Coonamble Times
18 November 2022, 8:22 AM
THE HOME that Kirralee Furner shares with her fiance Bodean (Bodie) Masman and their two children, Ava and Mac Masman, six kilometres from Carinda was inundated by floodwater on the evening of 23 October and the family have little hope of returning before Christmas.
"The water had been around us for two months," Ms Furner said. "We went out for the night and stayed in town. When we came back in the morning, the house was underwater."
The family made their way home by four wheel motorbike until it succumbed to the water and broke down along their flooded driveway about one and a half kilometres from the house .
"We had to wade through water up to my waist, it was up to the kids' chests so they were swimming as we got closer," she said.
"We went over the levee and looked up and saw the water was in the house."
The Masman family have owned the property 'Wamerawa' for many years and Bodie's father Allen Masman had built a levee to protect the house after the 1974 floods.
The water that flooded their property came down the Marthaguy Creek and friends upstream closer to Quambone warned them that the water would be high.
Ms Furner says that they had taken precautions by topping up the levee in the days prior to the peak.
ABOVE: The submerged property near Carinda. PHOTOS SUPPLIED.
"They said it was going to be big," she said.
"We spent five days on the shovel building it up, so it was three or four feet high but it just went over the top."
"It would've risen 12 inches in that one night."
While the most of contents of their house were submerged, Ms Furner says the biggest tragedy was the loss of a litter of pups.
"I'm a dog breeder and we have 28 dogs, Cavoodles and Moodles," she said. "The bigger dogs jumped up on their kennels but we lost three puppies."
"We went in with a tractor a few times and got the important stuff like the dogs, but we can't risk going back in there now," Ms Furner said.
"The only way we got out was in a tinny packed with all the dogs in cages, pulled behind a tractor."

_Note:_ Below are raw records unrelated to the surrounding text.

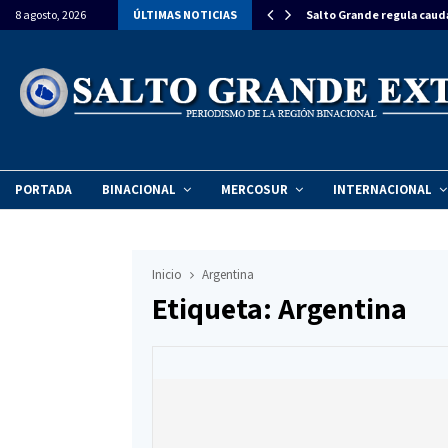
estiman una inversión de $270 millones para…
8 agosto, 2026
ÚLTIMAS NOTICIAS
Salto Grande regula caud
PORTADA
BINACIONAL
MERCOSUR
INTERNACIONAL
Inicio
Argentina
Etiqueta: Argentina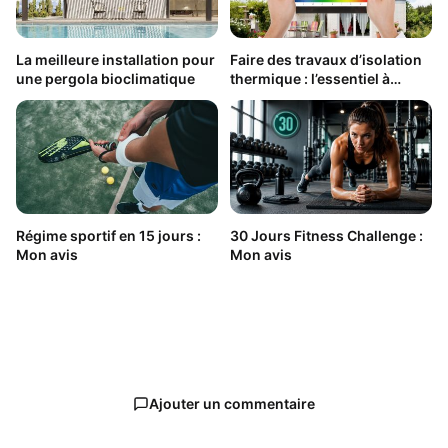
La meilleure installation pour
Faire des travaux d’isolation
une pergola bioclimatique
thermique : l’essentiel à
savoir
Régime sportif en 15 jours :
30 Jours Fitness Challenge :
Mon avis
Mon avis
Ajouter un commentaire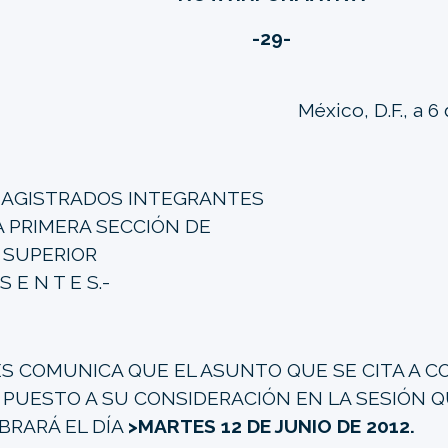
-29-
México, D.F., a 6
MAGISTRADOS INTEGRANTES
A PRIMERA SECCIÓN DE
 SUPERIOR
 S E N T E S.-
ES COMUNICA QUE EL ASUNTO QUE SE CITA A C
 PUESTO A SU CONSIDERACIÓN EN LA SESIÓN Q
BRARÁ EL DÍA
>MARTES 12 DE JUNIO DE 2012.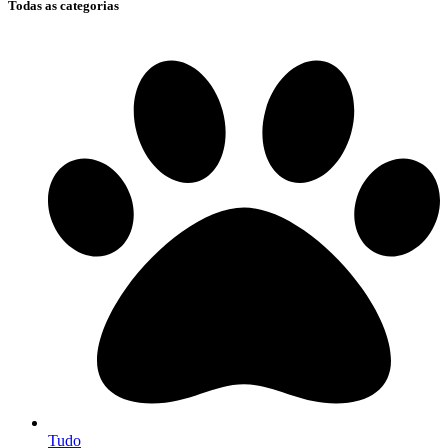
Todas as categorias
Tudo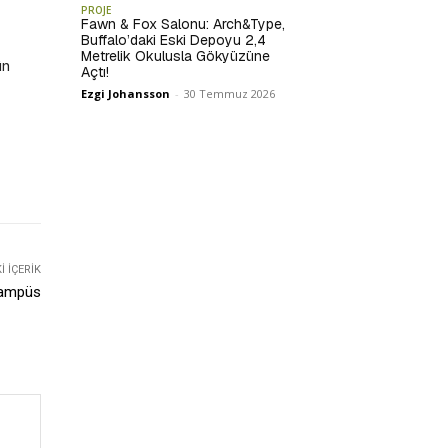
PROJE
Fawn & Fox Salonu: Arch&Type,
Buffalo’daki Eski Depoyu 2,4
Metrelik Okulusla Gökyüzüne
ün
Açtı!
Ezgi Johansson
-
30 Temmuz 2026
 İÇERIK
 Kampüs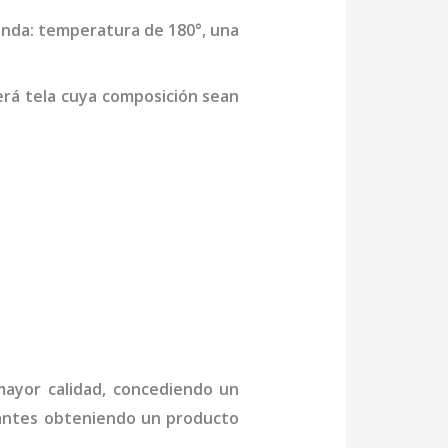
enda: temperatura de 180°, una
erá tela cuya composición sean
 mayor calidad, concediendo un
ctantes obteniendo un producto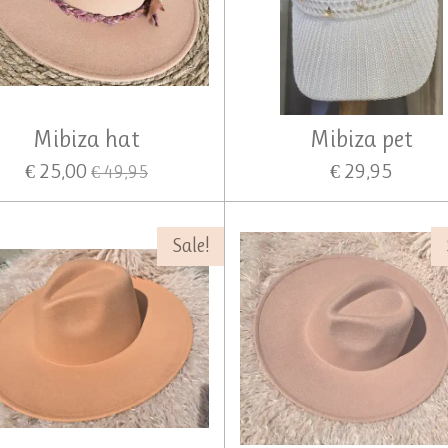
Mibiza hat
Mibiza pet
€ 25,00
€ 29,95
€ 49,95
Sale!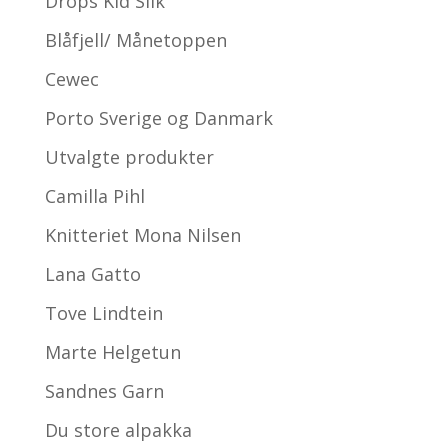
Drops Kid Silk
Blåfjell/ Månetoppen
Cewec
Porto Sverige og Danmark
Utvalgte produkter
Camilla Pihl
Knitteriet Mona Nilsen
Lana Gatto
Tove Lindtein
Marte Helgetun
Sandnes Garn
Du store alpakka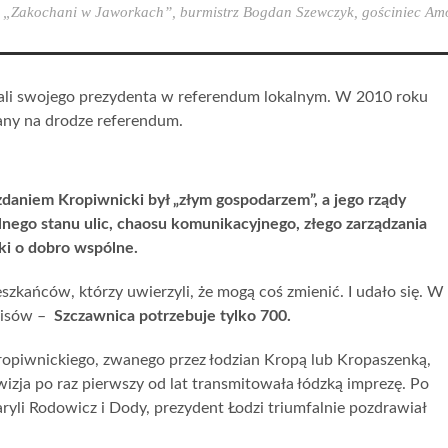
:
„Zakochani w Jaworkach”
,
burmistrz Bogdan Szewczyk
,
gościniec Am
łali swojego prezydenta w referendum lokalnym. W 2010 roku
łany na drodze referendum.
zdaniem Kropiwnicki był „złym gospodarzem”, a jego rządy
alnego stanu ulic, chaosu komunikacyjnego, złego zarządzania
ski o dobro wspólne.
szkańców, którzy uwierzyli, że mogą coś zmienić. I udało się. W
dpisów –
Szczawnica potrzebuje tylko 700.
ropiwnickiego, zwanego przez łodzian Kropą lub Kropaszenką,
izja po raz pierwszy od lat transmitowała łódzką imprezę. Po
yli Rodowicz i Dody, prezydent Łodzi triumfalnie pozdrawiał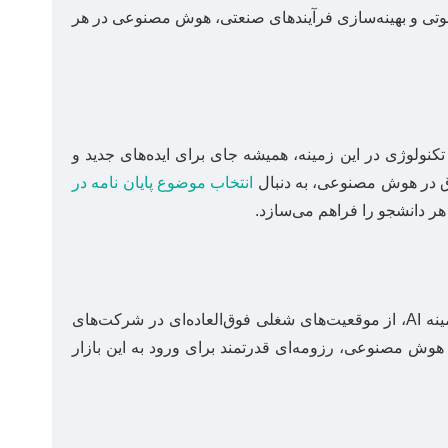
وتی و بهینه‌سازی فرآیندهای صنعتی، هوش مصنوعی در هر
نولوژی در این زمینه، همیشه جای برای ایده‌های جدید و
لاق در هوش مصنوعی، به دنبال
انتخاب موضوع پایان نامه در
 هر دانشجو را فراهم می‌سازد.
بازار کار جهانی به شدت تشنه متخصصان هوش مصنوعی است. فارغ‌التحصیلان این رشته با مهارت‌های پژوهشی و عملی در زمینه AI، از موقعیت‌های شغلی فوق‌العاده‌ای در شرکت‌های
ر هوش مصنوعی، رزومه‌ای قدرتمند برای ورود به این بازار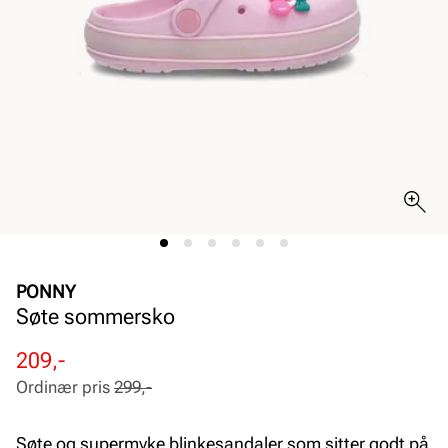
PONNY
Søte sommersko
Rabattert
Ordinær
209,-
pris
pris
Ordinær pris
299,-
Pris
Pris
Søte og supermyke blinkesandaler som sitter godt på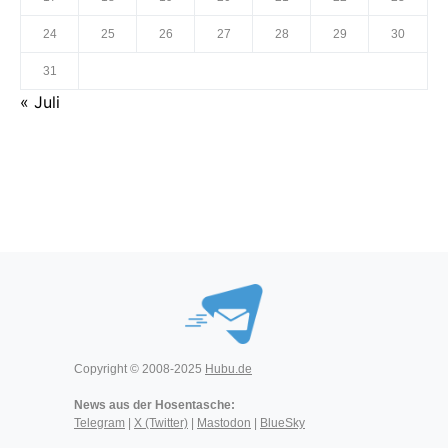
24
25
26
27
28
29
30
31
« Juli
Copyright © 2008-2025
Hubu.de
News aus der Hosentasche:
Telegram
|
X (Twitter)
|
Mastodon
|
BlueSky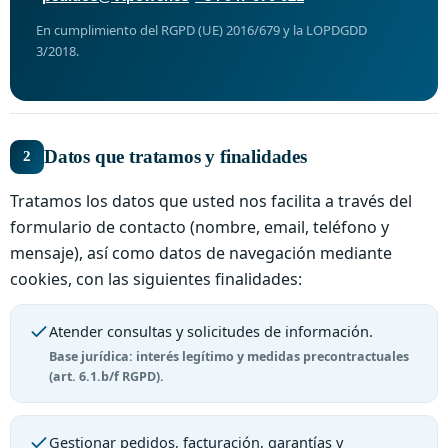
En cumplimiento del RGPD (UE) 2016/679 y la LOPDGDD
3/2018.
Datos que tratamos y finalidades
2
Tratamos los datos que usted nos facilita a través del
formulario de contacto (nombre, email, teléfono y
mensaje), así como datos de navegación mediante
cookies, con las siguientes finalidades:
Atender consultas y solicitudes de información.
Base jurídica: interés legítimo y medidas precontractuales
(art. 6.1.b/f RGPD).
Gestionar pedidos, facturación, garantías y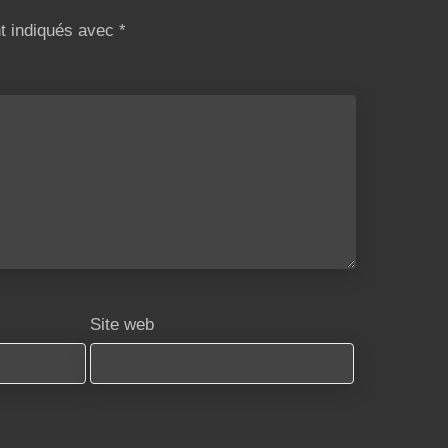
nt indiqués avec
*
Site web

"The water is still in there, still all around the house but we can't risk losing the tractor," she said.
BELOW: Young Mac Masman talks to the rescued dogs after they were unloaded from the bucket of the front-end loader.
The family is now staying in Carinda in a house belonging to relatives.
Their six-year-old son is attending primary school and their five year old daughter goes to preschool three days a week - providing a much-valued dose of normality for the family.
As if the destruction to their house and worldly goods was not enough, Ms Furner says they also believe that a mob of around 3000 sheep in a paddock beyond the levee have also been lost.
"They were lambing so we couldn't move them. We left them on a dry knob but I'd say they're gone," she said.
"It's a lot worse than the drought and we were only just getting back on our feet from the drought."
"Only two or three years ago it was a dustbowl, now we're a fishbowl and the flies and pigs are eating the sheep.
"When they were about to have lambs they'd go down and the pigs would come in and eat the lambs."
"And of course the insurance companies always put 'flooding not included' in their policy," she said.
"We've had lots of help, people in town have been really good."
"It's just a waiting game now. We can't get down our driveway," Ms Furner said. "We'll have to see how long the water sits in there and we'll have to pump the water out."
With more rainfall over the weekend and further water coming from upstream, there is a chance of further inundation.
"It's going to be a terrible Christmas," she said.
It is believed that two other houses not far from Carinda, on 'Lochinvar' and 'Belah', have also been flooded.
The family reported a further 47mm of rain on Sunday 13 & Monday 14 November.